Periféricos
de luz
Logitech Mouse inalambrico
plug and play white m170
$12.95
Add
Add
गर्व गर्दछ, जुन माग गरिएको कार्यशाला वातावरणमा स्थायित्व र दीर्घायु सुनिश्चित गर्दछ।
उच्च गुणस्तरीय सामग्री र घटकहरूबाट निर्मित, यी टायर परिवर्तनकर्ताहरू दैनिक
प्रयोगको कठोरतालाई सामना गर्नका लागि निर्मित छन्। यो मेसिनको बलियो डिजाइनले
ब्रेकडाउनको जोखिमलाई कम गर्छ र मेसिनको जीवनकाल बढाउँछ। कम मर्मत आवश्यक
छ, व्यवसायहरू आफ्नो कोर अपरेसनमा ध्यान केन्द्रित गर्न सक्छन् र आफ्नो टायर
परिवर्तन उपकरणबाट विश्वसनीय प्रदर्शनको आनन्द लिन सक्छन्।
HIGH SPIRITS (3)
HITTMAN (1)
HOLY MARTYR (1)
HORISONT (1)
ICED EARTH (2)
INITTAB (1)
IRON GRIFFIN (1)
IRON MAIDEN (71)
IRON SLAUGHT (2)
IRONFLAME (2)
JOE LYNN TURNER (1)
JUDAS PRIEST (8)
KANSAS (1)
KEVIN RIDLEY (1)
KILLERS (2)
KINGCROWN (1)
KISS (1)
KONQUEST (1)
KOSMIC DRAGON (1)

============================================================

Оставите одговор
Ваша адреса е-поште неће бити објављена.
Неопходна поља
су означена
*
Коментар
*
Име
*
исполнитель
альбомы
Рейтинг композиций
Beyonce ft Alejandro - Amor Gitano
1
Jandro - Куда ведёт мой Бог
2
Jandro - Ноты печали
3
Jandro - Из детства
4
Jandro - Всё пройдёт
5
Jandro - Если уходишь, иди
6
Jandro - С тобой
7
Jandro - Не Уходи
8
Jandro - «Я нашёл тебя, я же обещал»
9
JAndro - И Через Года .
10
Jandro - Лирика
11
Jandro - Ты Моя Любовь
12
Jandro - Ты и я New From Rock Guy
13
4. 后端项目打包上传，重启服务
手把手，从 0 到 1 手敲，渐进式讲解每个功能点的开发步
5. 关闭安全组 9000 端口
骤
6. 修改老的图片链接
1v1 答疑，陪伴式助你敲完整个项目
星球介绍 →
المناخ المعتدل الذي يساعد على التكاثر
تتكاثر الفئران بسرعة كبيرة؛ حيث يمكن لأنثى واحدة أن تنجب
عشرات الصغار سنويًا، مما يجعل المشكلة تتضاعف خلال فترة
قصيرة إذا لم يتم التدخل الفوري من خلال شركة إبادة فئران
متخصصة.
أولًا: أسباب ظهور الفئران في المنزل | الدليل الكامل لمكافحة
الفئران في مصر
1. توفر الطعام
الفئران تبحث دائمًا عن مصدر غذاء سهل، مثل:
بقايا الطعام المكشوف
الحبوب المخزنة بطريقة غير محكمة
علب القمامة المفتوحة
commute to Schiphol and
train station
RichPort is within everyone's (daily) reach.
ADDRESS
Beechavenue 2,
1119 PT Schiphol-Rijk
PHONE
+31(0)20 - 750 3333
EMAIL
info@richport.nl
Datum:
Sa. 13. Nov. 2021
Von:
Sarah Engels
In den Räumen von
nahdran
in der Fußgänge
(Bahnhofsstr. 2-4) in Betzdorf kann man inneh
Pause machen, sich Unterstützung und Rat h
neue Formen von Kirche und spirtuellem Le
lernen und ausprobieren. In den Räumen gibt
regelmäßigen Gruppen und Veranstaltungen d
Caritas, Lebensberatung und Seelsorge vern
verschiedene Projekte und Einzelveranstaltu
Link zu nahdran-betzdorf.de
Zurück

============================================================

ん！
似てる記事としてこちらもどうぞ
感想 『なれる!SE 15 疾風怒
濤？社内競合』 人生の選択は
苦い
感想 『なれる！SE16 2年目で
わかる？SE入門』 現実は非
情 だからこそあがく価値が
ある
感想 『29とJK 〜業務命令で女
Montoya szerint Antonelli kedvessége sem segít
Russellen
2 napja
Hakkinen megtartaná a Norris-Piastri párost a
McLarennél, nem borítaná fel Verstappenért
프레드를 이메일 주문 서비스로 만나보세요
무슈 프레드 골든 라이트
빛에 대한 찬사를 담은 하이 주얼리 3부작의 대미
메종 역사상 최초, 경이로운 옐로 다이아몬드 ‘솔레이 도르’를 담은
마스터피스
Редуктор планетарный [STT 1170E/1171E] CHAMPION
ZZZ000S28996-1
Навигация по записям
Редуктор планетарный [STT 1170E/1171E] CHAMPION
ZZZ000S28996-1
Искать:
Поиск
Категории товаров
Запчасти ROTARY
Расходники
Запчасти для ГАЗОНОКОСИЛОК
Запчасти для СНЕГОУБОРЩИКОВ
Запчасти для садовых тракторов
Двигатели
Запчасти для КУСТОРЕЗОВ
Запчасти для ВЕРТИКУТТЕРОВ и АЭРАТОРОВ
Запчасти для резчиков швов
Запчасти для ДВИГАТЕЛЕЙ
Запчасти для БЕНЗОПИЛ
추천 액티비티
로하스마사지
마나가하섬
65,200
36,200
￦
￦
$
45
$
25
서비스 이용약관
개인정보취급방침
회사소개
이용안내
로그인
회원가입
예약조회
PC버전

============================================================

## AIM OF THE TASK
Copy out each line of the listing that holds the string "خلال".

## REPLY TO THE EXERCISE
عشرات الصغار سنويًا، مما يجعل المشكلة تتضاعف خلال فترة
قصيرة إذا لم يتم التدخل الفوري من خلال شركة إبادة فئران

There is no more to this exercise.